L.A. councilmen seek report on homeless compliance in neighboring cities

Two Los Angeles councilmen asked Wednesday for a report on whether neighboring cities are illegally barring homeless people from camping on sidewalks or in other public areas, possibly prompting transients to migrate into Los Angeles.

City Councilmen Mike Bonin and Joe Buscaino contend in a motion that some homeless people in Los Angeles have reported that "they are forbidden by police in neighboring cities from sleeping on sidewalks there, and are directed to Los Angeles sidewalks.''

The motion asks the city attorney to report on what legal steps the city can take to compel neighboring cities to comply with a federal ruling that allows homeless people camp on public property when there is no other adequate shelter is provided.

The motion also asks the Los Angeles Homeless Services Authority and the city attorney to report on whether area municipalities are complying with the ruling.

Related: Homelessness spikes up 12 percent in LA County, roughly 59,000 living on the streets

The proposal is expected to be heard by the council's Homelessness and Poverty Committee in the coming weeks.

"It is maddening to hear reports from un-housed neighbors about how they are forbidden by police in neighboring cities from sleeping on sidewalks there and are directed to Los Angeles sidewalks,'' Bonin, whose district includes Venice, said in a statement.

"This is unfair and unjust and results in neighborhoods in Los Angeles being asked to bear the burden of solving homelessness for the entire region. Homelessness is not a problem that can be solved by pushing people into another neighborhood. We need to be on the same page as our neighbors and working collaboratively and collectively toward sustainable solutions to this urgent crisis.''

Buscaino, who was an LAPD officer for 15 years, said the 9th U.S. Circuit Court of Appeals' 2018 decision in a case known as Martin v.
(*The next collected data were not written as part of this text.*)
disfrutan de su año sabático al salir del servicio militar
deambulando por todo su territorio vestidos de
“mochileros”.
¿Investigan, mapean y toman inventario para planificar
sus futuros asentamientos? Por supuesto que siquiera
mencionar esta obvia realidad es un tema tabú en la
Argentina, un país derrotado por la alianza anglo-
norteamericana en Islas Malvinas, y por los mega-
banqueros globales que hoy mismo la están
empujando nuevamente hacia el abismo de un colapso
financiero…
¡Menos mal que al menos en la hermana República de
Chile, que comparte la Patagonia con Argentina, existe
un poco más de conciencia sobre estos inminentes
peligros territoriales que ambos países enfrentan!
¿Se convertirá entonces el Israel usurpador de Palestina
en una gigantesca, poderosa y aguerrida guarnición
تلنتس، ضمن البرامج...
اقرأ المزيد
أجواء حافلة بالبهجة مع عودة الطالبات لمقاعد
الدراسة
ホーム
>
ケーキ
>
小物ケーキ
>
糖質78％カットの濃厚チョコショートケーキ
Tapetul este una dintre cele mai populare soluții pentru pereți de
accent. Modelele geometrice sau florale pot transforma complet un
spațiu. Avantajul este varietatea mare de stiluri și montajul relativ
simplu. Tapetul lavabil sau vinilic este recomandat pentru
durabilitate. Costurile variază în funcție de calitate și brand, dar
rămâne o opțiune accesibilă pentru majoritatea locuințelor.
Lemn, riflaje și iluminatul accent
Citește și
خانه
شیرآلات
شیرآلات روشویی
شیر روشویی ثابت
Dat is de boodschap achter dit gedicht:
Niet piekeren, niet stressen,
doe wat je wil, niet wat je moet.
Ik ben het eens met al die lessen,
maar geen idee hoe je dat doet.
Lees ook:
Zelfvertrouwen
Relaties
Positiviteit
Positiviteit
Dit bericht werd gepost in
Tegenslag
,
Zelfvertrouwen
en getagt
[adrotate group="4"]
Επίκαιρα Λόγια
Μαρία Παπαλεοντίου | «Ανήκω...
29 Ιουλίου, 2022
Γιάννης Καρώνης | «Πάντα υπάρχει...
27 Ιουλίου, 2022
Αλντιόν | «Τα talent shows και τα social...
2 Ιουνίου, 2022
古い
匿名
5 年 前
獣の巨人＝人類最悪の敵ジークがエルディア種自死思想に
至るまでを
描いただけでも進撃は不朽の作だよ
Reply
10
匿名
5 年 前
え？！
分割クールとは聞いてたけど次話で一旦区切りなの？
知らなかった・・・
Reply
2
City of Boise clearly requires cities to allow public camping if no shelter space is available.

"The court was unequivocal -- cities that enforce anti-camping ordinances without providing alternative shelter are violating the Constitution's protections against cruel and unusual punishment,'' Buscaino

"If we're going to end this crisis once and for all, all cities need to step up and do their part to provide housing and services for their most vulnerable residents, not just push them out."

The councilmen noted that Los Angeles is complying with the court ruling, allowing homeless people to camp on city sidewalks between 9 p.m. and 6 a.m.

The motion came a day after the release of numbers showing the city's homeless population had risen 16 percent since 2018, with a total of about 36,300 now living in the city's limits.